What sets Wadjda's story apart from others is that she lives in Saudi Arabia, where women aren't allowed to even drive a car. A girl riding a bike, though not outright illegal, is extremely taboo. But Wadjda isn't thinking about the social constraints she faces because of her sex and how they will become even more restrictive as she grows up. She just wants a bike, which makes the film playful, fun and funny, even when gently critiquing Saudi culture.
"Wadjda" is also notable in that it is reportedly the first feature length movie filmed entirely in Saudi Arabia (It will also be the country's first Oscar entry). Making it even more remarkable, it was written and directed by a Saudi female filmmaker, Haifaa al-Mansour.
"I wanted to make something about my hometown where I grew up, my life," al-Mansour says.
Al-Mansour started the script for "Wadjda" as a masters student in film, work-shopped it at Sundance, and ultimately filmed it in a suburb of Riyadh, the Saudi capital.
"It was very important to me was to not offend people back home . I wanted to maintain my voice. I wanted to make a movie about freedom, about a girl who wants to ride a bicycle," she says. "I know that idea is very controversial back home. It's not like something they'll accept. But in the process of making the film, I wasn't trying to push it even more, or be so loud that when Saudis see it, they don't see themselves in it."

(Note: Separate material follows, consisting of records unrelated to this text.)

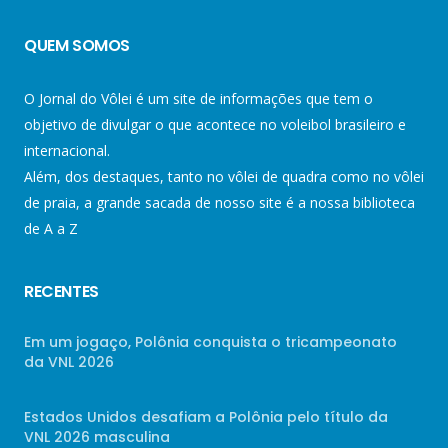
QUEM SOMOS
O Jornal do Vôlei é um site de informações que tem o
objetivo de divulgar o que acontece no voleibol brasileiro e
internacional.
Além, dos destaques, tanto no vôlei de quadra como no vôlei
de praia, a grande sacada de nosso site é a nossa biblioteca
de A a Z
RECENTES
Em um jogaço, Polônia conquista o tricampeonato
da VNL 2026
Estados Unidos desafiam a Polônia pelo título da
VNL 2026 masculina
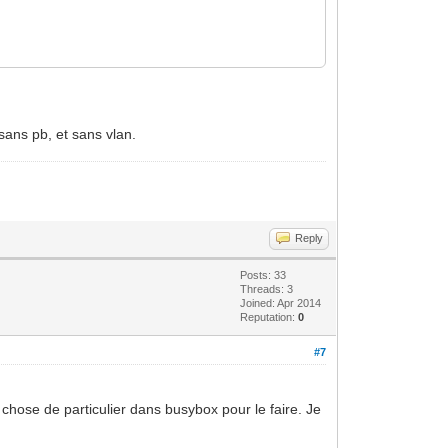
sans pb, et sans vlan.
Reply
Posts: 33
Threads: 3
Joined: Apr 2014
Reputation:
0
#7
e chose de particulier dans busybox pour le faire. Je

The character of Wadjda was inspired by al-Mansour's niece, and the film uses her quest for a bike as a vehicle to examine women's rights .
"With the Middle East the films coming out are very horrific, very sad. If you want to talk about women's rights, someone is being raped, or killed or stoned," al-Mansour says. "I feel powerless when I see films like that and I feel it increases my sense of that I cannot do things. I felt it was important to make a film about a happy person who will never give up."
Al-Mansour wanted to make the film as a coproduction between Saudi Arabia and a European country. "The Middle East is very closed to film outside the mainstream," she says. "For me it was really important to open untraditional markets for this film."
After five years and "maybe a million" of emails, al-Mansour found a German production company willing to take a chance on her film. Finding Saudi partners however proved even harder.
"They couldn't see the details about what I wanted to say and I didn't want to do a loud film," she says. "It's difficult to pass such a film in Saudi with the censorship and all that. And I wanted to say what I wanted to say about the way things are in there, if you look for them. But it didn't work for the Arabs."
The film gets much of its complexities – and its darkness – from the other characters: Wadjda's mother, who must deal with a horrendous commute just to get to work every day; Wadjda's father, who loves his daughter and wife, but is considering a second marriage because his first hasn't given him a son; Wadjda's teachers, who waver from compassionate to cruel when instilling the "traditional" values their conservative society imposes on its women; and Wadjda's best friend, a boy who loves Wadjda so much he even lets her ride his bike.
"I feel it's not right to say all the women are the good ones and all the men are the bad ones. It is not like that. There are very bad women in Saudi—like everywhere else in the world," al-Mansour says. "And some men are not bad."
For all the simplicity of the plot, "Wadjda" gives a nuanced, subtle and at times, heart-breaking portrait of Saudi Arabian society, where girls can get punished just for painting each other's toe nails. But "Wadjda" gets its buoyancy from the perspective of the titular character.